I just "lost" my first hour of writing. I hadn't managed to do that in years. I'd grown careful and cautious. As one who measures my progress in captured words, I never approach my work in a cavalier fashion. I tend to be deliberate to a fault, following patterns varying little from session to session. I set up my page before setting to work, saving often, as if sighing. This morning, I must have forgotten to sigh. I inadvertently sorted my collection of stories by something other than the usual Date Created. I had not anticipated that I could have sorted them by Title instead, and there's only a tiny checkmark in the corner of the column label to indicate that the underlying list has even been sorted.
The list made no sense. This story, AheadOfMyself, stood on top, followed by a story from last April, which was dutifully followed by one from last May. Then came one from February of 2006, one of the first dozen stories I posted on this blog. Then came eight entries dated earlier this year before another from 2006, then two more from this year before another from 2006. I'd forgotten in that moment that I'd suppressed posting the thousands of stories I'd posted between 2006 and 2024 because the processing overhead was killing my updating time. I saw what made no sense. I imagined in my stunned silence that I'd somehow erased most of my life's work, that a random sampling remained. I thoughtlessly quit without saving. I had been three-quarters of the way toward posting and in the middle of a better-than-middling story about discovering myself AheadOfMyself this morning.

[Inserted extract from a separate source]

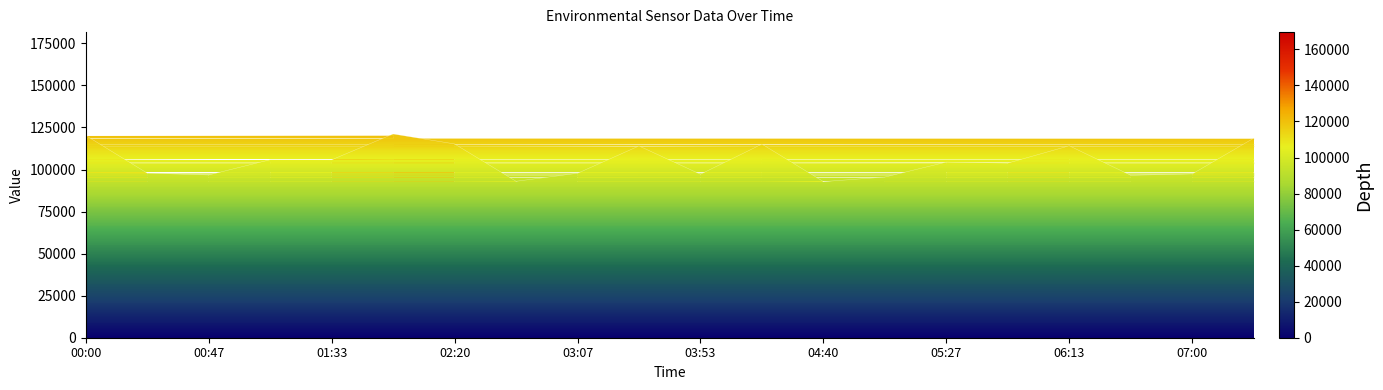

What is the minimum value shown in the chart?

92818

The universe decided to demonstrate what I'd been trying to explain. It apparently needed me to experience the difference between describing and living what I'd described. After restarting the application, I awoke to find my latest creation, the only item absent from the blog's master list. Restarting had reset the list sort to its usual order. I'd lost nothing but my mind for a moment. I imagined my actual worst-case scenario. I'd experience a mild reminder of what happens when I fall too far behind or presume myself into being even a little bit AheadOfMyself. It's possible in this world to drop out of sync with oneself. This state might be a blessing, for how boring it would certainly be if we all stayed in a single, strict sequence, our past, past, and our future before us.

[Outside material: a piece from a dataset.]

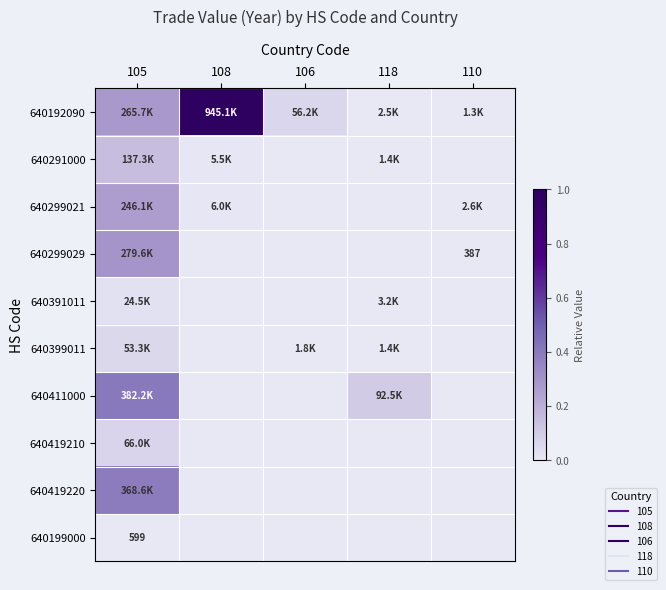

At which category is the sum across all series the highest?

105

Variety usually manages to take the better of me, but then I awaken to a fresh appreciation that what I'd earlier imagined had not really been holding me hostage. I observe my rituals for decent enough reasons. The care and caution I usually observe emerged from a few imagined catastrophes. Never the worst-case scenario yet, but that one's never entirely out of the question. When I get a ways AheadOfMyself, the universe seems to muster methods to bring me back down and into focus. These often feel like punishments, cleverly employed to leave a deep enough impression that I won't frequently stumble into them again. I gain a fresh appreciation of the craft I engage in, mundane as its finest points often seem. I faunch at the harness sometimes before I notice that without it, I'd make little progress. Of course, progress remains an illusion, like getting Ahead Of Myself or behind. We do not live in lines. Grace defines the N-dimensional space we find ourselves working within.